Segment Start: DATA EXCERPTS
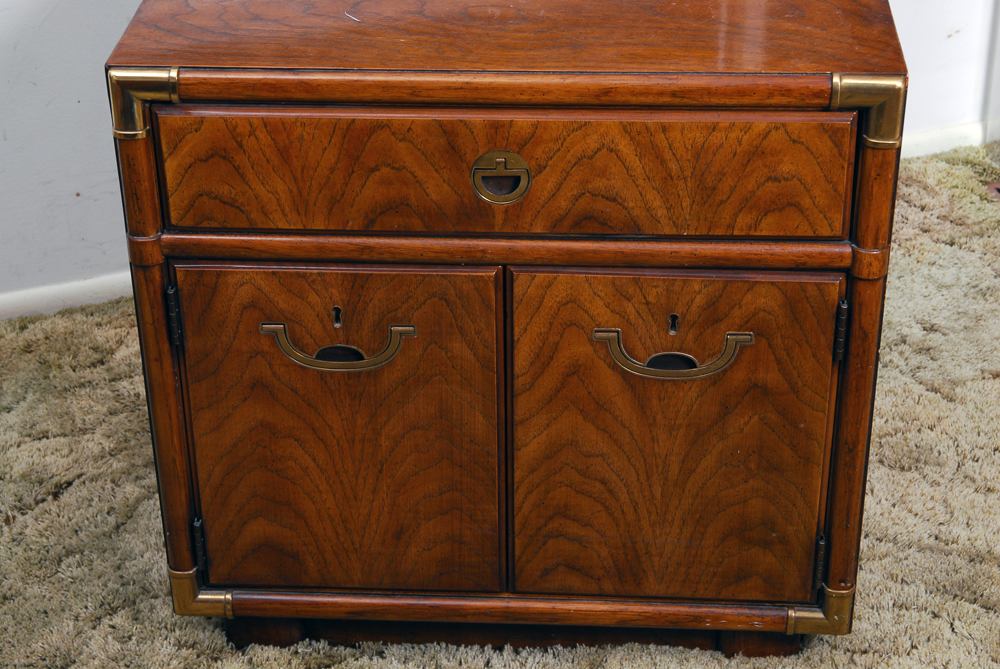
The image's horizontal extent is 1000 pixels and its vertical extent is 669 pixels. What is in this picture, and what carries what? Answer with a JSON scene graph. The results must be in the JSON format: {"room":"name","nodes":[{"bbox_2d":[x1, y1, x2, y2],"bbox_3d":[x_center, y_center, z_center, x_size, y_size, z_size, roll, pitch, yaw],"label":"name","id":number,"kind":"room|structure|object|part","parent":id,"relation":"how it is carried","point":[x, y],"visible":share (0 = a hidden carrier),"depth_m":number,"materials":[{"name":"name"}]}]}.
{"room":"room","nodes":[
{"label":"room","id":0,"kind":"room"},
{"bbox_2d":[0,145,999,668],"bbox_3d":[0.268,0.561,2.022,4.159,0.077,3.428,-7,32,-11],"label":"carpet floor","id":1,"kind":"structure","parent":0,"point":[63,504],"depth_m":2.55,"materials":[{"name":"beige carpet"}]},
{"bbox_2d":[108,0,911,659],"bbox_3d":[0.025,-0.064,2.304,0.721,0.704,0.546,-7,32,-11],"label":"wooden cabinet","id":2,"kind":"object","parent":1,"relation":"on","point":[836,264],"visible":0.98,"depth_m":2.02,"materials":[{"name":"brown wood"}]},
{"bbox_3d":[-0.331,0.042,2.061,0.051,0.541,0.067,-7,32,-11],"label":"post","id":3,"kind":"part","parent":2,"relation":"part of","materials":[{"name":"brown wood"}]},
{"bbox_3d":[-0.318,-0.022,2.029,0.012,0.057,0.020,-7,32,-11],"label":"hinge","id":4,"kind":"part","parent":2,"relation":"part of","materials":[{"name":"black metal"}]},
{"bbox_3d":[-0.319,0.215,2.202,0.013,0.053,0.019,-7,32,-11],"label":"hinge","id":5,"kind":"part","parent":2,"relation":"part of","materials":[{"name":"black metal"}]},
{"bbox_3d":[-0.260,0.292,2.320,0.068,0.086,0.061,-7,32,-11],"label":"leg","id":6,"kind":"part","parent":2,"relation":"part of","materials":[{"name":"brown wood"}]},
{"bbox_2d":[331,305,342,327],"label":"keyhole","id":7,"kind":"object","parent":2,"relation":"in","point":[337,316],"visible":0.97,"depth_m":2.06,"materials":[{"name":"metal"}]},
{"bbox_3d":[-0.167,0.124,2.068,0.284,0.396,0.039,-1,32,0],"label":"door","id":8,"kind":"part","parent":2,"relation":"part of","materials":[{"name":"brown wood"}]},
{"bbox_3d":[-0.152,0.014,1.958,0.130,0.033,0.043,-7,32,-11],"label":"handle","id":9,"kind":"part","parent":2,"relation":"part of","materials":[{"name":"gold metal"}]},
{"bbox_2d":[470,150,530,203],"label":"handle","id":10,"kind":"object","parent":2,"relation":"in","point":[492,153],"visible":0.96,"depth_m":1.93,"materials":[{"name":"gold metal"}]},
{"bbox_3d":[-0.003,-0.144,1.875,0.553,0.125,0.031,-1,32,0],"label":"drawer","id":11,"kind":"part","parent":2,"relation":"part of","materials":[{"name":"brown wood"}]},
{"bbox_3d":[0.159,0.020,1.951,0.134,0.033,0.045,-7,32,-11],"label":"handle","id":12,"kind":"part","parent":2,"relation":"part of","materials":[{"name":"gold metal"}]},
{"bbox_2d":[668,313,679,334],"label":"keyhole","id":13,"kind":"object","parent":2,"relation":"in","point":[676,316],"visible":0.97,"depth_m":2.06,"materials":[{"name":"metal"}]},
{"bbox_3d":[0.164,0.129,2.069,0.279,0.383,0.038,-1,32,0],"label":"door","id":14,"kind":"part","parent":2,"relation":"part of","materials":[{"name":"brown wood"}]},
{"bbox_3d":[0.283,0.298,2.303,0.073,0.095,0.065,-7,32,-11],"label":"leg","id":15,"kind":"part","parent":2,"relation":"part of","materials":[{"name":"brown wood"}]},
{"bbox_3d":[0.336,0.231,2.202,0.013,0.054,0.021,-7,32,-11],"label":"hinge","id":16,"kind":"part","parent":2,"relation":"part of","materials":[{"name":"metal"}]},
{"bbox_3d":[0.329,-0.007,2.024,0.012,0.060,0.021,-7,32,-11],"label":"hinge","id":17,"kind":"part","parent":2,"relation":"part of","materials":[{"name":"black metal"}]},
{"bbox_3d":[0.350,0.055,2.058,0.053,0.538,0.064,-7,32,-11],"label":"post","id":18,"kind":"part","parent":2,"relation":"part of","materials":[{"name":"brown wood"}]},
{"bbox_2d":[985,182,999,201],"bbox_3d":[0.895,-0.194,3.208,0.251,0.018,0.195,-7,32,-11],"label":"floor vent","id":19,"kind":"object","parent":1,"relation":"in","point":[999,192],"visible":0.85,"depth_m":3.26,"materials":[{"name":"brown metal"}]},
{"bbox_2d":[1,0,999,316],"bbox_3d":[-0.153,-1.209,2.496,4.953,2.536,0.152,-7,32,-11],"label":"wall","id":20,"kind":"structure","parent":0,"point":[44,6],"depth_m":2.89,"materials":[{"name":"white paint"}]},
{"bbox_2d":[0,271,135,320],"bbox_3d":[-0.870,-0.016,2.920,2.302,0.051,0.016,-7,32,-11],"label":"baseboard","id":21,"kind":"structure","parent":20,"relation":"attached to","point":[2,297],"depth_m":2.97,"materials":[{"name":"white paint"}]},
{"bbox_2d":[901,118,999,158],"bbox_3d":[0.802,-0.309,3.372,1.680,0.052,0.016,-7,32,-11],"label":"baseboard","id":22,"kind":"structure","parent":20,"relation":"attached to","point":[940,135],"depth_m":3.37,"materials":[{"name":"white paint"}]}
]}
Segment End: DATA EXCERPTS
#### HOW TO COMPLETE THIS TASK
Would you please print the entries once more, word for word, minus the pictures?

#### ANSWER FOR THE TASK
The image's horizontal extent is 1000 pixels and its vertical extent is 669 pixels. What is in this picture, and what carries what? Answer with a JSON scene graph. The results must be in the JSON format: {"room":"name","nodes":[{"bbox_2d":[x1, y1, x2, y2],"bbox_3d":[x_center, y_center, z_center, x_size, y_size, z_size, roll, pitch, yaw],"label":"name","id":number,"kind":"room|structure|object|part","parent":id,"relation":"how it is carried","point":[x, y],"visible":share (0 = a hidden carrier),"depth_m":number,"materials":[{"name":"name"}]}]}.
{"room":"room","nodes":[
{"label":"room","id":0,"kind":"room"},
{"bbox_2d":[0,145,999,668],"bbox_3d":[0.268,0.561,2.022,4.159,0.077,3.428,-7,32,-11],"label":"carpet floor","id":1,"kind":"structure","parent":0,"point":[63,504],"depth_m":2.55,"materials":[{"name":"beige carpet"}]},
{"bbox_2d":[108,0,911,659],"bbox_3d":[0.025,-0.064,2.304,0.721,0.704,0.546,-7,32,-11],"label":"wooden cabinet","id":2,"kind":"object","parent":1,"relation":"on","point":[836,264],"visible":0.98,"depth_m":2.02,"materials":[{"name":"brown wood"}]},
{"bbox_3d":[-0.331,0.042,2.061,0.051,0.541,0.067,-7,32,-11],"label":"post","id":3,"kind":"part","parent":2,"relation":"part of","materials":[{"name":"brown wood"}]},
{"bbox_3d":[-0.318,-0.022,2.029,0.012,0.057,0.020,-7,32,-11],"label":"hinge","id":4,"kind":"part","parent":2,"relation":"part of","materials":[{"name":"black metal"}]},
{"bbox_3d":[-0.319,0.215,2.202,0.013,0.053,0.019,-7,32,-11],"label":"hinge","id":5,"kind":"part","parent":2,"relation":"part of","materials":[{"name":"black metal"}]},
{"bbox_3d":[-0.260,0.292,2.320,0.068,0.086,0.061,-7,32,-11],"label":"leg","id":6,"kind":"part","parent":2,"relation":"part of","materials":[{"name":"brown wood"}]},
{"bbox_2d":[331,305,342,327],"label":"keyhole","id":7,"kind":"object","parent":2,"relation":"in","point":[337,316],"visible":0.97,"depth_m":2.06,"materials":[{"name":"metal"}]},
{"bbox_3d":[-0.167,0.124,2.068,0.284,0.396,0.039,-1,32,0],"label":"door","id":8,"kind":"part","parent":2,"relation":"part of","materials":[{"name":"brown wood"}]},
{"bbox_3d":[-0.152,0.014,1.958,0.130,0.033,0.043,-7,32,-11],"label":"handle","id":9,"kind":"part","parent":2,"relation":"part of","materials":[{"name":"gold metal"}]},
{"bbox_2d":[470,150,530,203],"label":"handle","id":10,"kind":"object","parent":2,"relation":"in","point":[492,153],"visible":0.96,"depth_m":1.93,"materials":[{"name":"gold metal"}]},
{"bbox_3d":[-0.003,-0.144,1.875,0.553,0.125,0.031,-1,32,0],"label":"drawer","id":11,"kind":"part","parent":2,"relation":"part of","materials":[{"name":"brown wood"}]},
{"bbox_3d":[0.159,0.020,1.951,0.134,0.033,0.045,-7,32,-11],"label":"handle","id":12,"kind":"part","parent":2,"relation":"part of","materials":[{"name":"gold metal"}]},
{"bbox_2d":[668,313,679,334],"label":"keyhole","id":13,"kind":"object","parent":2,"relation":"in","point":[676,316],"visible":0.97,"depth_m":2.06,"materials":[{"name":"metal"}]},
{"bbox_3d":[0.164,0.129,2.069,0.279,0.383,0.038,-1,32,0],"label":"door","id":14,"kind":"part","parent":2,"relation":"part of","materials":[{"name":"brown wood"}]},
{"bbox_3d":[0.283,0.298,2.303,0.073,0.095,0.065,-7,32,-11],"label":"leg","id":15,"kind":"part","parent":2,"relation":"part of","materials":[{"name":"brown wood"}]},
{"bbox_3d":[0.336,0.231,2.202,0.013,0.054,0.021,-7,32,-11],"label":"hinge","id":16,"kind":"part","parent":2,"relation":"part of","materials":[{"name":"metal"}]},
{"bbox_3d":[0.329,-0.007,2.024,0.012,0.060,0.021,-7,32,-11],"label":"hinge","id":17,"kind":"part","parent":2,"relation":"part of","materials":[{"name":"black metal"}]},
{"bbox_3d":[0.350,0.055,2.058,0.053,0.538,0.064,-7,32,-11],"label":"post","id":18,"kind":"part","parent":2,"relation":"part of","materials":[{"name":"brown wood"}]},
{"bbox_2d":[985,182,999,201],"bbox_3d":[0.895,-0.194,3.208,0.251,0.018,0.195,-7,32,-11],"label":"floor vent","id":19,"kind":"object","parent":1,"relation":"in","point":[999,192],"visible":0.85,"depth_m":3.26,"materials":[{"name":"brown metal"}]},
{"bbox_2d":[1,0,999,316],"bbox_3d":[-0.153,-1.209,2.496,4.953,2.536,0.152,-7,32,-11],"label":"wall","id":20,"kind":"structure","parent":0,"point":[44,6],"depth_m":2.89,"materials":[{"name":"white paint"}]},
{"bbox_2d":[0,271,135,320],"bbox_3d":[-0.870,-0.016,2.920,2.302,0.051,0.016,-7,32,-11],"label":"baseboard","id":21,"kind":"structure","parent":20,"relation":"attached to","point":[2,297],"depth_m":2.97,"materials":[{"name":"white paint"}]},
{"bbox_2d":[901,118,999,158],"bbox_3d":[0.802,-0.309,3.372,1.680,0.052,0.016,-7,32,-11],"label":"baseboard","id":22,"kind":"structure","parent":20,"relation":"attached to","point":[940,135],"depth_m":3.37,"materials":[{"name":"white paint"}]}
]}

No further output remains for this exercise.